So here’s the recipe and some pictures.

French Baguettes

Ingredients
7 g Easy bake yeast sachet
270 g Warm water (lukewarm 35-40°C)
1 tsp Granulated sugar
450 g Strong white bread flour
2 tsp Salt

Method

Step 1: Started at 5 am.
In a large bowl mix the yeast with the water and sugar.
Sift the flour and salt together in a separate bowl, add half to the yeast mixture, stir and cover.
Leave until the dough has doubled in size. (I left it for 4 hours at 22-23°C by which time it was well risen three quarters filling the bowl)


Yeast beginning to work

Step 2:
Add the remaining flour and mix to a light dough.
Knead for 10 minutes by hand or for 5 minutes if using a food mixer fitted with a dough hook.

Step 3:
Divide the dough into 3 pieces and shape each into an oblong.
Fold the 2 ends into the middle and seal, repeat this process 3 or 4 more times for each piece.

Step 4:
Roll each piece of dough into a 33-34 cm (13-14”) long loaf.


Ready for oven

Step 5: (Reached this stage after a further hour. Happy with the progress.)
Place onto a greased baking tray and leave until doubled in size, then slash the tops.
Meanwhile preheat the oven to 200°C (fan 180°C, gas mark 7).


Rolls baked and out of oven, piece taken for testing purposes

Step 6: (After a further two hours, 12.00 am, I reached this point. Ready to bake.)
Bake for 20 minutes carefully spraying the inside of the oven and the dough with water during the first 5 minutes of baking.

====

### BRIEF:
From the baguette recipe above, repeat word for word the part that opens with the words containing "Fold the 2 ends" and closes with "with the progress.)".

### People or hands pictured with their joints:
====

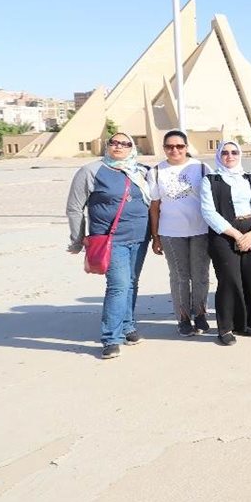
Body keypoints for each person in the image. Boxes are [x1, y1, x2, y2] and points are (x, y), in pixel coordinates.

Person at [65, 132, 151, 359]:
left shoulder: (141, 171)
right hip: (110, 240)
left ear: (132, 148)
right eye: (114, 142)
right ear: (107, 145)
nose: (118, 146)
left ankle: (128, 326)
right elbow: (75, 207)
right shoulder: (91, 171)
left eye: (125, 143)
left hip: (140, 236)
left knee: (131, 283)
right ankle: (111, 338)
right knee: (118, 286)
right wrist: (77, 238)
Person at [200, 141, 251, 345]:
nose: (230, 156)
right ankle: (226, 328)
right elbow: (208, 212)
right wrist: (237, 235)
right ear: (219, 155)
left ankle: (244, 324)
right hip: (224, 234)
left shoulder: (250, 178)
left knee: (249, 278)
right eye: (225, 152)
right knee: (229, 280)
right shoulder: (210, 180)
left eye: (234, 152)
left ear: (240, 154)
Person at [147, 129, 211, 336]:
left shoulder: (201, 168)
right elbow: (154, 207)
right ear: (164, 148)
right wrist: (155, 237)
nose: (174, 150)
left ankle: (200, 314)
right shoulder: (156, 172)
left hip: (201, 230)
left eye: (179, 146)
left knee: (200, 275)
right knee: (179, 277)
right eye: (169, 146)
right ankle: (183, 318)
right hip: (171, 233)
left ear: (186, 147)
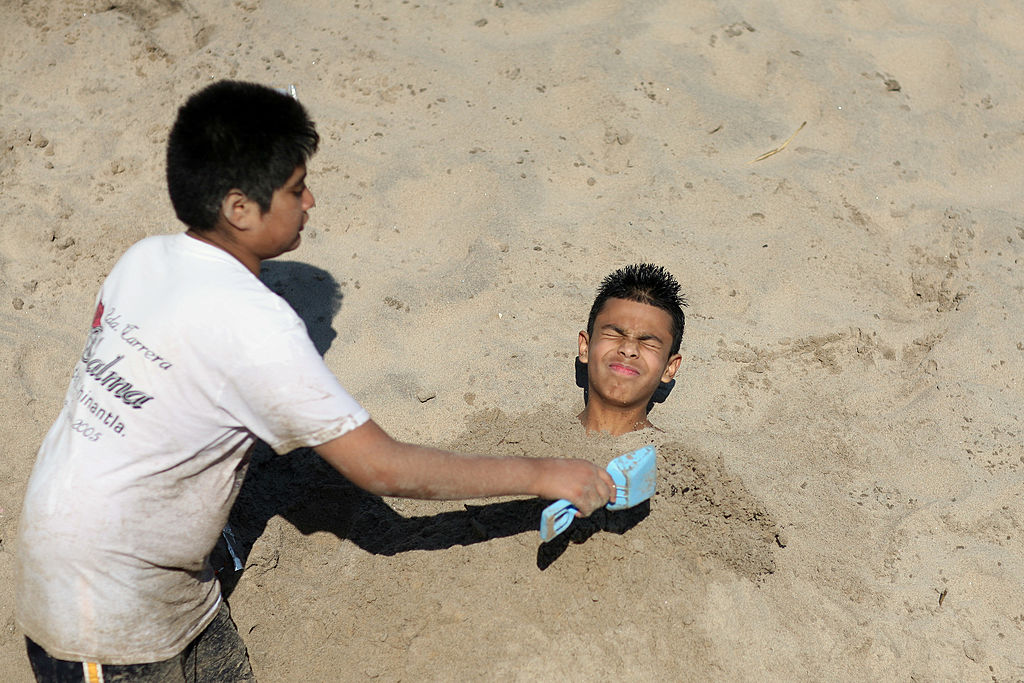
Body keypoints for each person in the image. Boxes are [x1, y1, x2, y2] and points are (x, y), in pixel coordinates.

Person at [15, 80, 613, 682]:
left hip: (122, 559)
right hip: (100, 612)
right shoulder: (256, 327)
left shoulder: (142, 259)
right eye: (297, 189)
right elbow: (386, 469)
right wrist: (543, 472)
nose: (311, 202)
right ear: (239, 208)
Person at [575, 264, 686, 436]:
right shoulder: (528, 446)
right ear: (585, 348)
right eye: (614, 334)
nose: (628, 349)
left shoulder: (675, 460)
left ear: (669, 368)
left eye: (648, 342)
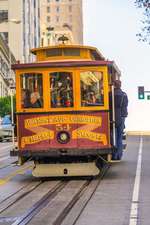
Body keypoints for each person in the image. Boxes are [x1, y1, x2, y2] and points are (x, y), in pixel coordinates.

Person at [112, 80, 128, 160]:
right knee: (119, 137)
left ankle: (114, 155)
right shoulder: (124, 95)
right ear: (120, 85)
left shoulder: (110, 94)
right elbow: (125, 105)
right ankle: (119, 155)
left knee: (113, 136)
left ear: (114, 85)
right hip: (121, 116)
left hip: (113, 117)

====

### SOLUTION TO THIS PROBLEM:
Fold the 2 ends into the middle and seal, repeat this process 3 or 4 more times for each piece.

Step 4:
Roll each piece of dough into a 33-34 cm (13-14”) long loaf.


Ready for oven

Step 5: (Reached this stage after a further hour. Happy with the progress.)